*SUPPLIED PASSAGE*.
Start of Block
Women and children are dying, missing, and maimed based on NH family court rulings. NH is tied with Mississippi and Maine for last – in giving the public computerized access to court records.
Some states have put the actual pleadings online. The public can see an entire case or search by individual judge names and other parameters. Public access makes the courts accountable to the people.
The accountability of magistrates is enshrined in the NH Constitution. The courts have long defended lack of access, but history shows it is intentional. In the ’90s, NH courts used a management software called Sustain.
According to one author:
“a deposition in a lawsuit filed by Theo Kamasinski, a court reformer, is historic. Kamasinski called the company that made the software and was told no other state that purchased the software had public access problems. Donald Goodnow, then the director of the Administrative Office of the Courts, testified under oath in that case that NH purposely altered the software to mix confidential cases together with public cases, and then denied the public access on the basis that confidential cases were mixed with the ones the public has a right to see.”
Taxpayers paid for that software, as well as for the current court software called Odyssey. Odyssey designers advertise the public portal access to the software right on its website. NH has never enabled it.
We want to thank Paula Werme for this Op-Ed.
Please direct yours to Editor@GraniteGrok.com.
In 2016, Justice Dalainis praised former Administrative Office of the Courts Director Christopher Keating when he was appointed by saying “We expect Chris to continue that tradition of strong leadership and foresight as the Court continues its commitment to technology and transparency – two powerful tools that enhance and improve the administration of justice in New Hampshire.” Transparency hasn’t happened.
From documents I have examined in a variety of Family Division cases, here is what I do know: Judges select their own witnesses in contested custody cases with favoritism.
Guardians ad Litem and other judges select to do ridiculously expensive “parental evaluations” under various names.
There are no rotating lists of GALS and only a handful of therapists out of a few thousand licensed therapists in NH who are making big money from these court appointments.
The so-called “selection” process is bias and favoritism. If a GAL or therapist is making a living from court appointments, His/her loyalty will be to the judge – not the child.
Some Guardians ad Litem’s lie. The GAL board won’t consider looking at a complaint involving ethics until a case is over, even when a GAL fails to report a disclosure of abuse to DCYF as a mandated reporter. Some cases go on until the child reaches 18, leaving GALs unaccountable for unethical conduct for years. Judges are also mandated reporters as well. Instead, they ask the inadequately trained GALs to “investigate.”
If parents can’t afford a GAL, (since the legislature de-funded the GAL fund), the judge orders a statutorily unauthorized “report” from DCYF – sometimes making custody decisions with the contents of that report without disclosing it to the parties. Think “Star Chamber.” It violates 14th Amendment rights. There are a lot of custody cases with DCYF involvement.
Judges, in violation of court rules, have thrown witnesses out of the courtroom without permitting them to testify, including children’s therapists.
They order private investigations into “parental alienation” but not child abuse, or DV, and order supervised visits at insecure locations. They order terrified children into “reunification therapy,” dubbed “threat therapy” by one researcher.
If the protective parent doesn’t cooperate with this gaslighting of the children, s/he loses custody to the abuser.
Research shows all over that even bringing up child abuse in a custody matter creates a substantially heightened risk that custody will be handed to the abuser.
Parental alienation is junk science. NH has no Supreme Court case on the admissibility of parental alienation; there is no statutory definition, and yet the Supreme Court says judges can throw out the best interest standard to award custody to the other parent if the judge finds it. The decision has caused immeasurable harm – the damage is irreparable and lifelong.
Judge King and the AOC refuse to disclose the syllabus of judicial training or the names of people that train the judges. I suspect some of these court-appointed therapists are actually training the judges, and that is the reason for the judicial stonewalling of my request for information. At least one regularly appointed psychologist has published in the NH Bar Journal.
By 2020, 28 states had adopted a rebuttable presumption against sole custody with an abuser.
NH needs to pass it and taxpayers should insist courts hold themselves accountable. First and finally, turn on the public access to the court dockets taxpayers long ago paid for.
End of Block
*DATA EXTRACT*.
Start of Block
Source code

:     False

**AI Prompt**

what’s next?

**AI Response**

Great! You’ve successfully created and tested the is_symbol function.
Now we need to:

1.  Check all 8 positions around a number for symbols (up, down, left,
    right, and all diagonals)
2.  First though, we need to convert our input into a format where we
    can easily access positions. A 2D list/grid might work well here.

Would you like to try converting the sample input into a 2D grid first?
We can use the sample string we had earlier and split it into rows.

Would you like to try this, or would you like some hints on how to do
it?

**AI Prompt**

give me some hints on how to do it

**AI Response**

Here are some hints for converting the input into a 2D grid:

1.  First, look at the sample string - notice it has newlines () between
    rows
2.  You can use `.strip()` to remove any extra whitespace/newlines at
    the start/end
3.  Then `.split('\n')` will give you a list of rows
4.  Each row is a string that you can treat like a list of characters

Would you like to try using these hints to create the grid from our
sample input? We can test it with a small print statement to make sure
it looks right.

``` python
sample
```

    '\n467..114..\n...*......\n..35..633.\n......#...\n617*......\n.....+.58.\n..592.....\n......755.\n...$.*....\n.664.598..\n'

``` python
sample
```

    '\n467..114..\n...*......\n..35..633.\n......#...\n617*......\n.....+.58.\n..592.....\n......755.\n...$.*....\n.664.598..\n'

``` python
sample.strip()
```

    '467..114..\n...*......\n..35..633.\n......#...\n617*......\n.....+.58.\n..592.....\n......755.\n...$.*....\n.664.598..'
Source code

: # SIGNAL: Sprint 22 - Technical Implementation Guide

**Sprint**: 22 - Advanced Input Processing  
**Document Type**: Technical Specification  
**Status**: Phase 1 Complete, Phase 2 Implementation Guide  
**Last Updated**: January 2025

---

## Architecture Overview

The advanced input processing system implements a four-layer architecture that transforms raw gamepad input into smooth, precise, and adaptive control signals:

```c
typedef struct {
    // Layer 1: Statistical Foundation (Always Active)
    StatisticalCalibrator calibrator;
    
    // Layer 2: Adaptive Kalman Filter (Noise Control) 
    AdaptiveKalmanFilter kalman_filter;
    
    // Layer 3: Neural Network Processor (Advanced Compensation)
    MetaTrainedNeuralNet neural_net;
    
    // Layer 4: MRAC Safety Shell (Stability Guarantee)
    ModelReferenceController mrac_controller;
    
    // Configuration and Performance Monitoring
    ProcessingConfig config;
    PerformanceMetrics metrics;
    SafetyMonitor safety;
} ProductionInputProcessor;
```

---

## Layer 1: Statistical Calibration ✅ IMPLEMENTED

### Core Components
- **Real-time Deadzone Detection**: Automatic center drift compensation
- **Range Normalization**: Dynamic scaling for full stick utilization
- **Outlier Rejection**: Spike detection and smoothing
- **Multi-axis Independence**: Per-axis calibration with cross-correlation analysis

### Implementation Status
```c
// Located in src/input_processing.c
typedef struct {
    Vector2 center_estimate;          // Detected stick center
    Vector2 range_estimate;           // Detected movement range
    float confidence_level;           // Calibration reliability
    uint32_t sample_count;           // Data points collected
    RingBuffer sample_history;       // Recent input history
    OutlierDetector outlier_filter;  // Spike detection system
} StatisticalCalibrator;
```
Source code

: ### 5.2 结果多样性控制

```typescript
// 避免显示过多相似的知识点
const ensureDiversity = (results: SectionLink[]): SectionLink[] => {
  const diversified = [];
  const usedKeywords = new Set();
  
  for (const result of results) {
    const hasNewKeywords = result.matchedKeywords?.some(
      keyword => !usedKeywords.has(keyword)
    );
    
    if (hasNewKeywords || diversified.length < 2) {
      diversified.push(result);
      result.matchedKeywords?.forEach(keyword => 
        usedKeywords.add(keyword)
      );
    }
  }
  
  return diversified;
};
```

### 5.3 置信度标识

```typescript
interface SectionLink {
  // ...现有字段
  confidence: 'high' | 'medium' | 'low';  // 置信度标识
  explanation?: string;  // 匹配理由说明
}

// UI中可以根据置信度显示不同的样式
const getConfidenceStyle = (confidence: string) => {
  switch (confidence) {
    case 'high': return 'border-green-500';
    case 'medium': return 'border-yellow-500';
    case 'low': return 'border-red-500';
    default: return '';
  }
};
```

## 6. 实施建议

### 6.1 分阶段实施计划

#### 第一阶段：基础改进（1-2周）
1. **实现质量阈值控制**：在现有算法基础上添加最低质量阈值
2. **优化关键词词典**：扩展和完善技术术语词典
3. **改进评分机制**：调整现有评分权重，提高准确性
End of Block
*ACTIVITIES*.
- 1) List every person the op-ed on New Hampshire court records identifies by name.
- 2) Copy the part of the op-ed on New Hampshire court records that begins at the words "According to one" and stops after "for this Op-Ed.", swapping every "software" for "program".

*REPLIES*.
- 1)
Theo Kamasinski
Donald Goodnow
Paula Werme
Justice Dalainis
Christopher Keating
Judge King

- 2)
According to one author:
“a deposition in a lawsuit filed by Theo Kamasinski, a court reformer, is historic. Kamasinski called the company that made the program and was told no other state that purchased the program had public access problems. Donald Goodnow, then the director of the Administrative Office of the Courts, testified under oath in that case that NH purposely altered the program to mix confidential cases together with public cases, and then denied the public access on the basis that confidential cases were mixed with the ones the public has a right to see.”
Taxpayers paid for that program, as well as for the current court program called Odyssey. Odyssey designers advertise the public portal access to the program right on its website. NH has never enabled it.
We want to thank Paula Werme for this Op-Ed.